Sweetcorn with Crispy Pancetta

The sweetness of fresh corn works so well with salty pancetta and a nutty sage butter. Great served by itself, or as a side hero for your next BBQ.

Prep:
5 minutes
Cook:
5-10 minutes
Serves:
6-8

Ingredients

3 cobs of sweetcorn, husks and silk removed,

50g Lewis Road Creamery unsalted butter

1/2 packet Farro flat peppered pancetta

3-4 sprigs fresh sage, leaves picked

Sea salt

Freshly ground black pepper

Grana Padano, grated, for serving (optional)

Method

In a frying pan over medium heat, add the pancetta and cook until just starting to turn brown and crispy. Transfer to paper towels to drain.
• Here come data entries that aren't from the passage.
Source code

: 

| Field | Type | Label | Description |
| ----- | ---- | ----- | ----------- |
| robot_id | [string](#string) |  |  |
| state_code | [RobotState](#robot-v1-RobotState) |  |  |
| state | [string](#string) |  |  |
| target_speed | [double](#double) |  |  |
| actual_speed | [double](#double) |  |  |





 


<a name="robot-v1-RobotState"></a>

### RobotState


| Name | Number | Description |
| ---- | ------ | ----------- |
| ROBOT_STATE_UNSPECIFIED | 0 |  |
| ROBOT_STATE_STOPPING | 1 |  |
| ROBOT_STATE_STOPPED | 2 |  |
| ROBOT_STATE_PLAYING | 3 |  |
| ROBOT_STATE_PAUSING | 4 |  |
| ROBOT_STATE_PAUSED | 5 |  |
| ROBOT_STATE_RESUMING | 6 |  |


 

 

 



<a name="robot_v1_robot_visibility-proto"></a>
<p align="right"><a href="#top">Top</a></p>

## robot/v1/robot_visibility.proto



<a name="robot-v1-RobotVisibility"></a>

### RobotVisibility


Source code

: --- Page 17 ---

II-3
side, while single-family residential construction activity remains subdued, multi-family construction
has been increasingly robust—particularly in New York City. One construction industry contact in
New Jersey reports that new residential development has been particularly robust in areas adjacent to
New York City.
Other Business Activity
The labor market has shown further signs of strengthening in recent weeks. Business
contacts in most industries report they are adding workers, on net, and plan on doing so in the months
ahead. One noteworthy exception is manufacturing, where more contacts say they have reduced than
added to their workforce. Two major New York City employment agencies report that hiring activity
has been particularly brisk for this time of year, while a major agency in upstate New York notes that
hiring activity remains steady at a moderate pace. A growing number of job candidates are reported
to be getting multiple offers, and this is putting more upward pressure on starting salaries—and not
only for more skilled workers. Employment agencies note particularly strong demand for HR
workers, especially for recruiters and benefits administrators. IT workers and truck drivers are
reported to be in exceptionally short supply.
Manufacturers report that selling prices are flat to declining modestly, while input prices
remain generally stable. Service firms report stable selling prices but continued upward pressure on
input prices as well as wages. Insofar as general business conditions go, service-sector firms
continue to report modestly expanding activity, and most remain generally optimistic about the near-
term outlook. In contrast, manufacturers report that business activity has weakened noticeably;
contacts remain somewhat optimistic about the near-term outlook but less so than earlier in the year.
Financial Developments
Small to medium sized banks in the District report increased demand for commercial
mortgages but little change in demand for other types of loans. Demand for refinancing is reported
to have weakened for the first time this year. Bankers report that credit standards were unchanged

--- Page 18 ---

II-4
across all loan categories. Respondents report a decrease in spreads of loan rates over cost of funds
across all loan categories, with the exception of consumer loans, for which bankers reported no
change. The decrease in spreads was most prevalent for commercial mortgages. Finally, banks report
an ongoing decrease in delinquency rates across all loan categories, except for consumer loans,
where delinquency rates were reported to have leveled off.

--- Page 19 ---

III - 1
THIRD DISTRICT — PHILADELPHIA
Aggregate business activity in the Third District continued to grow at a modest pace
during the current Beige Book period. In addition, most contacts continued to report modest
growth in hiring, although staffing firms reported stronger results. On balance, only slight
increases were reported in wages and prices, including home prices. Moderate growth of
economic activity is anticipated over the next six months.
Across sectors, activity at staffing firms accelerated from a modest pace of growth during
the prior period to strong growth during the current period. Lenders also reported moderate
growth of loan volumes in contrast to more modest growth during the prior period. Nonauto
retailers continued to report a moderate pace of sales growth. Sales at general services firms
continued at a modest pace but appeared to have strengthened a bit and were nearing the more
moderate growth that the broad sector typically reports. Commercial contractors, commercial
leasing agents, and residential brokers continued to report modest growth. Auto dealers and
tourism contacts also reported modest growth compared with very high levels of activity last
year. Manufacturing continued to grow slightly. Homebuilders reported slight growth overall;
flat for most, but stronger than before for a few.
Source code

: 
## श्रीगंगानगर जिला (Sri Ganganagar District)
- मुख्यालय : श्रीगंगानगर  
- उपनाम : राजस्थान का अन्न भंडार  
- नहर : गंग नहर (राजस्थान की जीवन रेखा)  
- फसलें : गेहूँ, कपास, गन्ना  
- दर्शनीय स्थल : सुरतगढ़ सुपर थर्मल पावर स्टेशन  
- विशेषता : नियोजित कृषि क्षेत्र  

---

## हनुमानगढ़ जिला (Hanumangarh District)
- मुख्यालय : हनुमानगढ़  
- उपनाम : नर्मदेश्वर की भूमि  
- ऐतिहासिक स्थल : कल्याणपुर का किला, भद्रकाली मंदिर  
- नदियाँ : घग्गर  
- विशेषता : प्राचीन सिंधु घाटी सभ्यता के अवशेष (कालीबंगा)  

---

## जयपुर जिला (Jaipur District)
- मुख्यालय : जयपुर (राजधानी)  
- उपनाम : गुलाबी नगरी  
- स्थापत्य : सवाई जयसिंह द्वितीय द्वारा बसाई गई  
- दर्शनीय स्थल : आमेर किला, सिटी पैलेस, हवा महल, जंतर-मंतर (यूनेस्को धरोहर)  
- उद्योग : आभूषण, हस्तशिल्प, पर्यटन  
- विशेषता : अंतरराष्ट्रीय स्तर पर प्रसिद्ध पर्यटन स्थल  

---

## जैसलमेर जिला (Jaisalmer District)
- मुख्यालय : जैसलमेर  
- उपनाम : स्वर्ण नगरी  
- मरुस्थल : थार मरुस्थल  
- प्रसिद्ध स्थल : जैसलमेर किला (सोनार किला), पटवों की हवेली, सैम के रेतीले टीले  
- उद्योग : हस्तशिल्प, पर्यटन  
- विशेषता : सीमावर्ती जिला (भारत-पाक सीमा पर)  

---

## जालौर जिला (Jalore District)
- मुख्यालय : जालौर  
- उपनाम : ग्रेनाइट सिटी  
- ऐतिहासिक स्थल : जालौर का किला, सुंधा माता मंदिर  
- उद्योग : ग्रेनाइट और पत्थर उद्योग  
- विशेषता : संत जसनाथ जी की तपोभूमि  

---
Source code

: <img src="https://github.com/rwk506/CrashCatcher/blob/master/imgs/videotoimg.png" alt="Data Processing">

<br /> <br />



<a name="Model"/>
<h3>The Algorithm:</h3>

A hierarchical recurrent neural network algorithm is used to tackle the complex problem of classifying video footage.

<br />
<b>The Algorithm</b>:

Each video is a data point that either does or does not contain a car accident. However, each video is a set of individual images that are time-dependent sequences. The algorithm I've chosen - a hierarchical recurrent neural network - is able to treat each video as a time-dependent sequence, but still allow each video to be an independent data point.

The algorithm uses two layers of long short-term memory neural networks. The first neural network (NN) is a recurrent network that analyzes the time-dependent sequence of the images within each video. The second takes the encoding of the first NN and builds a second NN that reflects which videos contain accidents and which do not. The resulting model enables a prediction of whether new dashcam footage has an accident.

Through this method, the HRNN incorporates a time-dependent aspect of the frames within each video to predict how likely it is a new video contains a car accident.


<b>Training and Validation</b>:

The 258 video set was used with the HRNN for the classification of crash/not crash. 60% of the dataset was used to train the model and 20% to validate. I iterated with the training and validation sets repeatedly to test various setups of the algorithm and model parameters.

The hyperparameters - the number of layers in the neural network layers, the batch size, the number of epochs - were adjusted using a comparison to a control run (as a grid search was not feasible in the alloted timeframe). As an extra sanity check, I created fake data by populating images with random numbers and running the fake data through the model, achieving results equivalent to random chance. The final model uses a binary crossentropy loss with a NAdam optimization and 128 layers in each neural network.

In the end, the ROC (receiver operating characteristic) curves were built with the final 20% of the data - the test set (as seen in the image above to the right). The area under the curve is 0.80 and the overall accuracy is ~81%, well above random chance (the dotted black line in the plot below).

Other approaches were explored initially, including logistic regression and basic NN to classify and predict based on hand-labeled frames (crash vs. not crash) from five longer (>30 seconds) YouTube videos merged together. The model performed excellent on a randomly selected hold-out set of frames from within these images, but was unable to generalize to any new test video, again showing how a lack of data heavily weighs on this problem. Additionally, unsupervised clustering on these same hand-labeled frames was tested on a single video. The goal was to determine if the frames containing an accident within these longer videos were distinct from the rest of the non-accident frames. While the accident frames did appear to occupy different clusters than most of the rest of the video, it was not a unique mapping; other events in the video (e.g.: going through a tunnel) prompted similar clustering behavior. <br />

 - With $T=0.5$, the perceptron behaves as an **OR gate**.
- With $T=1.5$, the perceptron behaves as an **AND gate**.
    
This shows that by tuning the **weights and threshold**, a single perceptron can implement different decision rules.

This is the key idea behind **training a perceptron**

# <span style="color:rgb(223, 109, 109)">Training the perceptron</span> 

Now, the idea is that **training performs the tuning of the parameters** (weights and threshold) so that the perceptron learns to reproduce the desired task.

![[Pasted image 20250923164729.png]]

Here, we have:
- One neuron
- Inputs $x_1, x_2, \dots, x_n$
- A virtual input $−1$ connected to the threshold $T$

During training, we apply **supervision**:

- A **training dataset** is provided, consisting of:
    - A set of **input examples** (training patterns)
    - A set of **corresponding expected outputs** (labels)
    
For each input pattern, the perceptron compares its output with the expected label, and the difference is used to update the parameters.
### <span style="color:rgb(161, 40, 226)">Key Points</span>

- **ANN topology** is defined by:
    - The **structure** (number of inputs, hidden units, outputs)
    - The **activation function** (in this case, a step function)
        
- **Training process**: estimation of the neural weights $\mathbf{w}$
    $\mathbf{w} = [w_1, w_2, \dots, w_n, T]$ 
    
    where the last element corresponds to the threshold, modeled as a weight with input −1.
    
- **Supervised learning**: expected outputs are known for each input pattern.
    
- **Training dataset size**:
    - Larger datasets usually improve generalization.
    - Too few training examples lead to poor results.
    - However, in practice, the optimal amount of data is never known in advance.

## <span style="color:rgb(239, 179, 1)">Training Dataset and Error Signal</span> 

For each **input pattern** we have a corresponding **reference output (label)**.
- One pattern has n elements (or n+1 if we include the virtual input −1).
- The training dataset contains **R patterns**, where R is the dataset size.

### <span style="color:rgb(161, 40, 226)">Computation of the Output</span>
Cut each cob into 4 or 5 pieces. Bring a large pot of salted water to the boil, drop the corn in, and simmer for 5 minutes or until tender. Turn off the heat and keep the pot covered with a lid until ready to serve.

Place the butter into the same frying pan as the pancetta over a medium heat. Cook until melted, then add the sage leaves. Cook the butter and sage leaves, swirling the pan often, for 4-5 minutes or until the sage leaves are crisp and the butter has turned a deep, nut-brown colour.

Drain the corn, remove it from the pot, and place it on a plate. Pour over the sage butter and season to taste. Finish by crumbling the pancetta on top.